Bhagavad Gita 2.70
आपूर्यमाणमचलप्रतिष्ठं समुद्रमापः प्रविशन्ति यद्वत् । तद्वत्कामा यं प्रविशन्ति सर्वे स शान्तिमाप्नोति न कामकामी ॥
āpūryamāṇam acala-pratiṣṭhaṃ samudram āpaḥ praviśanti yadvat | tadvat kāmā yaṃ praviśanti sarve sa śāntim āpnoti na kāma-kāmī ||
Translation
As the waters enter the ocean, which, ever-filled, remains unmoved, so the one in whom all desires enter attains peace, not one who lusts after desires.
Reflection
Which desire arrived in you this week that, if it had found an ocean, would have settled?
Read this verse in its chapter: Chapter Two
The ocean. Acala-pratiṣṭham. Unmoved in its standing. The rivers run into it, fully, ceaselessly; the ocean does not rise to meet them or recede from them.
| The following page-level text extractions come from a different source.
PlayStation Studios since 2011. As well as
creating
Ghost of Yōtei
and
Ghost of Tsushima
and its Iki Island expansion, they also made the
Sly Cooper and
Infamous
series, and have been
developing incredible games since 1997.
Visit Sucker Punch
Tadvat. In that same way. Desires arrive in the sthita-prajna and find a surface that neither absorbs them as need nor pushes them off as threat. Na kāma-kāmī. Not the desirer of desires. The verse distinguishes between having desires (which the ocean does) and being a desirer (which the lake-mind is). Peace comes to the first; never to the second.